Capturing Feeling in Music: The Work of John Williams.

He is one of the most famous film composers of the past 60 years or so, with his classic music pieces becoming infamous with film and music lovers alike, John Williams is without a doubt the most amazing film score composer to grace our ears for the past six decades. His amazing music is my personal favourite, which I guess you have guessed from the rave opening comments about him in this post so far. There are so many other film score composers that are out there that are also brilliant, but for me, Williams and his unmistakable sound stand out way above all the rest for me.

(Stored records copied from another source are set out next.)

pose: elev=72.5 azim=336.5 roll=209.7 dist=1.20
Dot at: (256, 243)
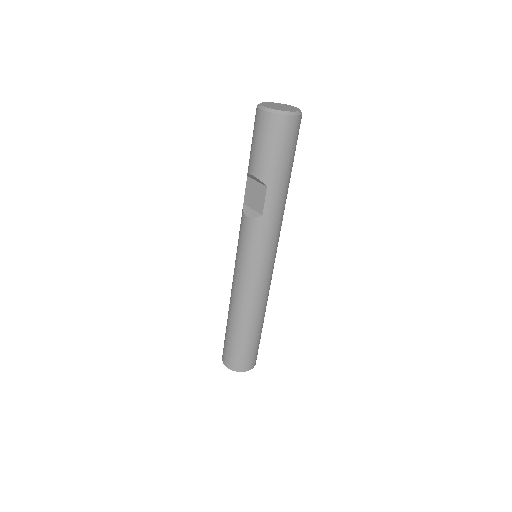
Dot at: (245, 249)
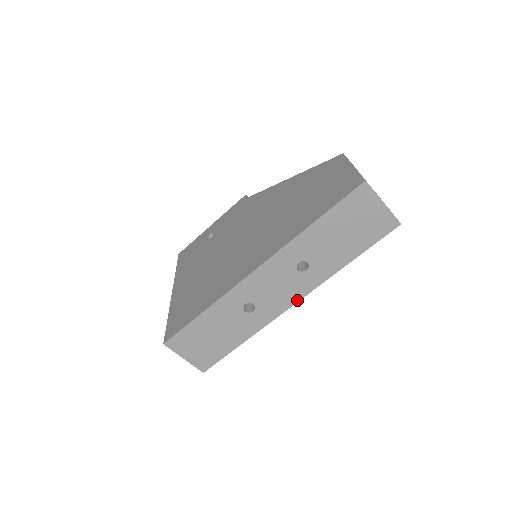
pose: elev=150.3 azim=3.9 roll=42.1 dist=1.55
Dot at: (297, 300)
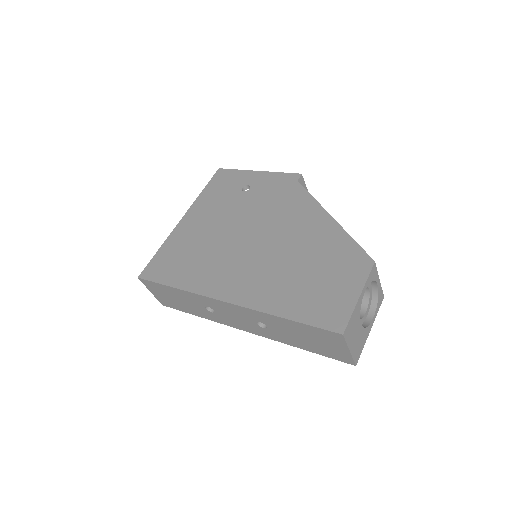
Dot at: (248, 331)
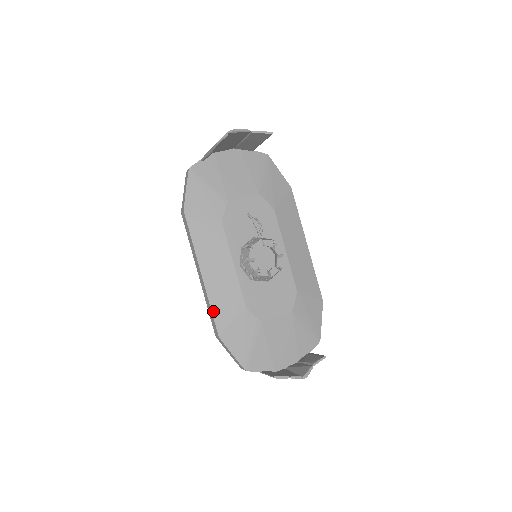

Weirdly enough, I have had a love for his music since quite a young age, something that I guess isn’t that surprising when I grew up watching films like ET the Extra Terrestrial (1982) and Jurassic Park (1993) as well as many others. There was something just completely magical about the music he composed to accompany so many of my favourite films, something that completely drew me in and hypnotised me with every note and with every key change. My love for Williams’ music grew even more when at the beginning of 2012, I discovered a compilation album of all of his best work from some of the best films around on an online shop. Needless to say, I ordered it straight away, and a year and a half later I can’t get enough of it. It’s amazing how powerful and strong you can feel walking along the road at uni, coming back from doing a weekly food shop by simply listening to Darth Vader’s theme. Try it for yourselves, you get a new stride in your step.

When you listen to John Williams many works of pure genius, you not only listen to the music, you get completely absorbed into it. It is almost like you are transported into the world he has written the piece for; you leave the world you are sitting in and find yourself in whatever fantasy world he has written the music for. Surrounded by dinosaurs, in New York City with Superman flying above your head keeping the world safe from all crime, in the jungle on some sort of adventure with Indiana Jones, even swimming in shark infested waters with a menacing great white shark deciding that you are it’s latest prey (as happy as that sounds, which it isn’t for me, being completely terrified of sharks), the possibilities really are endless when you listen to his work.

I think what makes the music of these films (most of which are Steven Spielberg directed, who happens to be my favourite director) is that Williams has captured the feeling of these films down to a T. The theme song for Schindler’s List (1993) captures the utter emotional turmoil and distraught nature of everything to do with the Holocaust, for the victims, the survivors, and for those of us today who can only imagine what I was like to experience one of the most disturbing and horrific catastrophes in history. With the Superman (1978) theme, the power, strength and good nature of the legendary superhero is emphasised to the audience, making him seem untouchable, and, no matter what, you will always be safe when he is around. Jurassic Park (1993), which is one of my all time favourite films and my personal favourite theme for a film, makes the listener feel like they are walking amongst the prehistoric giants watering by the lake, seeing the wonder of the extinct species that captivates people across the world standing before your eyes, before going on to feeling the utter fear and dread of a Tyrannosaurus rex descending to attack.

The feeling that is within these works of art is astounding, and something that although is done well by so many other film score composers, is done by Williams as a cut above the rest. For me. no one can and ever will come close to this obvious talent of getting across the feelings of an entire film, into pieces of music.